München. Pep Guardiola hat nach seinem ersten Jahr beim FC Bayern München ein Fazit gezogen und empfand seine Debütsaison in Deutschland als deutlich schwieriger, verglichen mit seiner ersten Saison beim FC Barcelona.

"Das erste Jahr bei Bayern war viel schwerer als das erste Jahr bei Barca. Barcelona hatte vorher verloren, Bayern gewonnen. Und das ist das Schwierigste. Es ging nicht nur darum, drei Titel zu gewinnen, sondern sie zu verteidigen", erklärte Guardiola während einer Veranstaltung in Buenos Aires, bei der auch Gerardo Martino anwesend war.

Des Weiteren äußerte Guardiola sich ein weiteres Mal zu seinem Abschied von den Katalanen: "Ich verließ Barcelona, weil ich müde war. Niemand war daran schuld, es war einfach an der Zeit." Er gab zudem eine Warnung für alle Fans seines Ex-Klubs ab, die Erwartungshaltungen zu dämpfen: "Die Leute aus Barcelona müssen anfangen zu verstehen, dass es sehr gut ist, wenn man ein Spiel gewinnt."

"Die WM ist genial"

Von der bisherigen WM zeigte er sich derweil begeistert: "Die WM ist genial. Es gibt keinen anderen Wettbewerb mit so viel Leidenschaft. Sie macht Spaß und ist unterhaltsam" und weiter: "Die WM ist bisher sehr frech und kurzweilig, das hatte ich nicht erwartet. Ich finde aber auch, etwas defensiv."

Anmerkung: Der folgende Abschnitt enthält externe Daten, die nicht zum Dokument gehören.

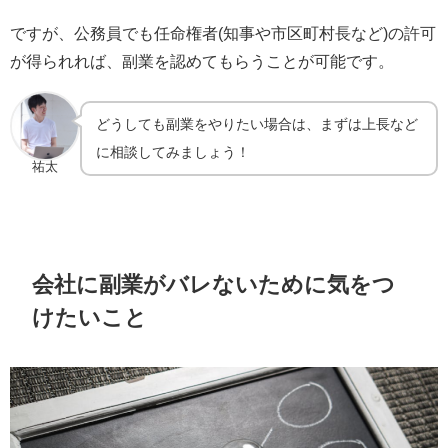
ですが、公務員でも任命権者(知事や市区町村長など)の許可
が得られれば、副業を認めてもらうことが可能です。
どうしても副業をやりたい場合は、まずは上長など
に相談してみましょう！
祐太
会社に副業がバレないために気をつ
けたいこと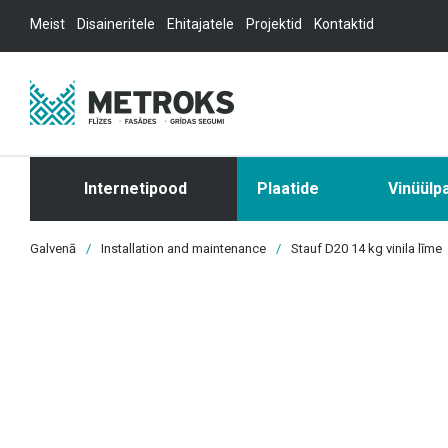
Meist
Disaineritele
Ehitajatele
Projektid
Kontaktid
Internetipood
Plaatide
Vinüülp
Galvenā
/
Installation and maintenance
/
Stauf D20 14 kg vinila līme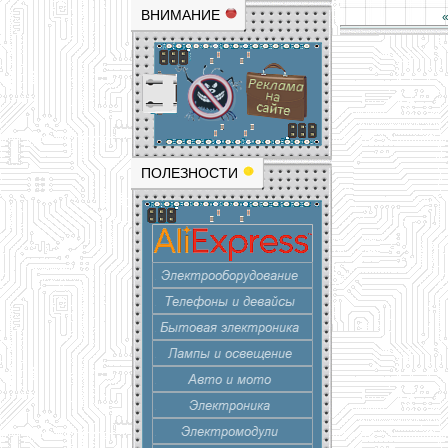
ВНИМАНИЕ
ПОЛЕЗНОСТИ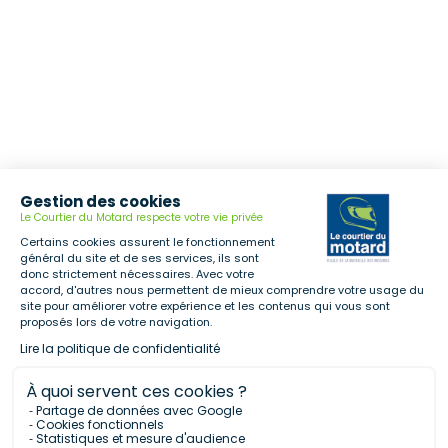
Gestion des cookies
Le Courtier du Motard respecte votre vie privée
Certains cookies assurent le fonctionnement
général du site et de ses services, ils sont
donc strictement nécessaires. Avec votre
accord, d'autres nous permettent de mieux comprendre votre usage du
site pour améliorer votre expérience et les contenus qui vous sont
proposés lors de votre navigation.
Lire la politique de confidentialité
À quoi servent ces cookies ?
Partage de données avec Google
Cookies fonctionnels
Statistiques et mesure d'audience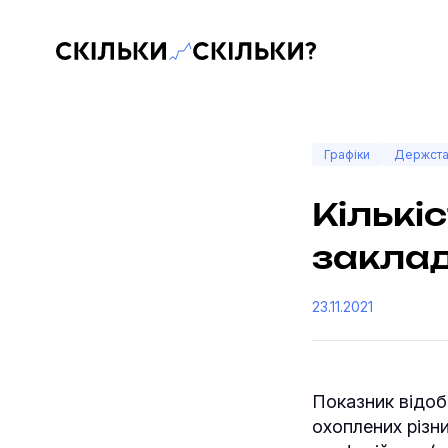
Скільки-скільки? — Медіа про суспільні дані
Графіки
Держста
Кількіс
заклад
23.11.2021
Показник відобр
охоплених різн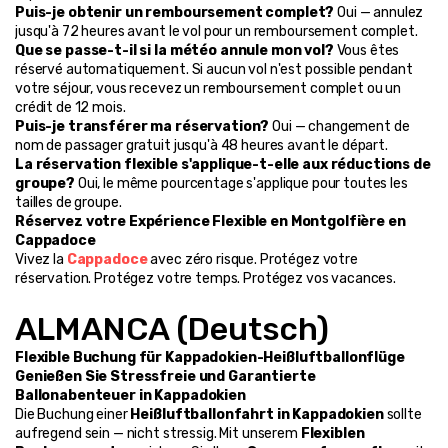
Puis-je obtenir un remboursement complet?
 Oui — annulez 
jusqu'à 72 heures avant le vol pour un remboursement complet.
Que se passe-t-il si la météo annule mon vol?
 Vous êtes 
réservé automatiquement. Si aucun vol n'est possible pendant 
votre séjour, vous recevez un remboursement complet ou un 
crédit de 12 mois.
Puis-je transférer ma réservation?
 Oui — changement de 
nom de passager gratuit jusqu'à 48 heures avant le départ.
La réservation flexible s'applique-t-elle aux réductions de 
groupe?
 Oui, le même pourcentage s'applique pour toutes les 
tailles de groupe.
Réservez votre Expérience Flexible en Montgolfière en 
Cappadoce
Vivez la 
Cappadoce
 avec zéro risque. Protégez votre 
réservation. Protégez votre temps. Protégez vos vacances.
ALMANCA (Deutsch)
Flexible Buchung für Kappadokien-Heißluftballonflüge
Genießen Sie Stressfreie und Garantierte 
Ballonabenteuer in Kappadokien
Die Buchung einer 
Heißluftballonfahrt in Kappadokien
 sollte 
aufregend sein — nicht stressig. Mit unserem 
Flexiblen 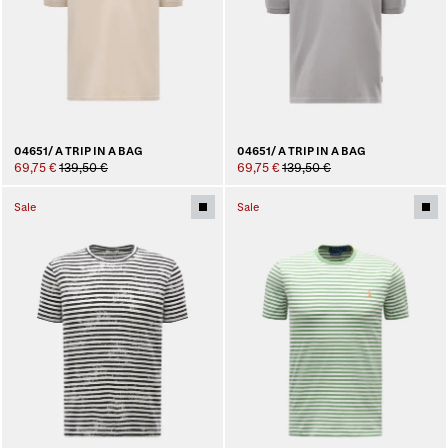
04651/ A TRIP IN A BAG
04651/ A TRIP IN A BAG
69,75 €
139,50 €
69,75 €
139,50 €
Sale
Sale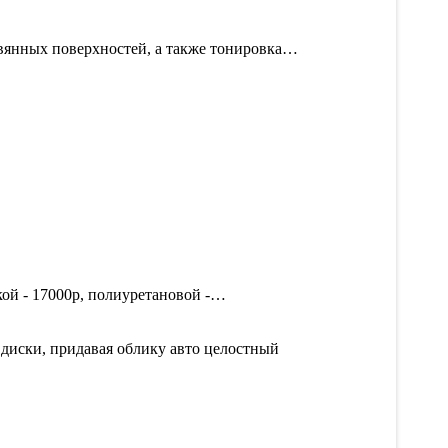
евянных поверхностей, а также тонировка…
ой - 17000р, полиуретановой -…
диски, придавая облику авто целостный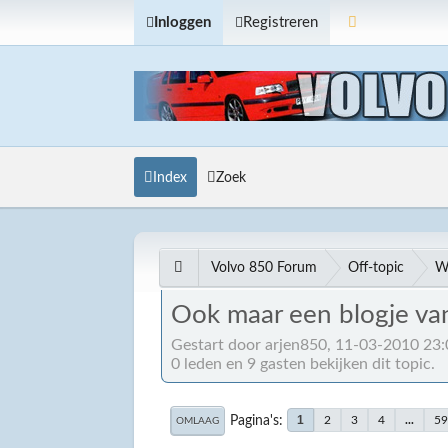
Inloggen
Registreren
Index
Zoek
Volvo 850 Forum
Off-topic
W
Ook maar een blogje va
Gestart door arjen850, 11-03-2010 23
0 leden en 9 gasten bekijken dit topic.
Pagina's
1
2
3
4
...
5
OMLAAG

Trotz Spaniens frühen Ausscheidens betonte Guardiola außerdem: "Ich hoffe, dass Vicente del Bosque weiter macht. Er könnte einige kleine Änderungen durchführen und das Projekt weiter begleiten. Der Fußball hat dieser spanischen Generation viel zu verdanken." Der Nationaltrainer hätte die treffendste Aussage getätigt, als er sagte: "Wir denken an die Spieler, aber die Spieler denken an sich."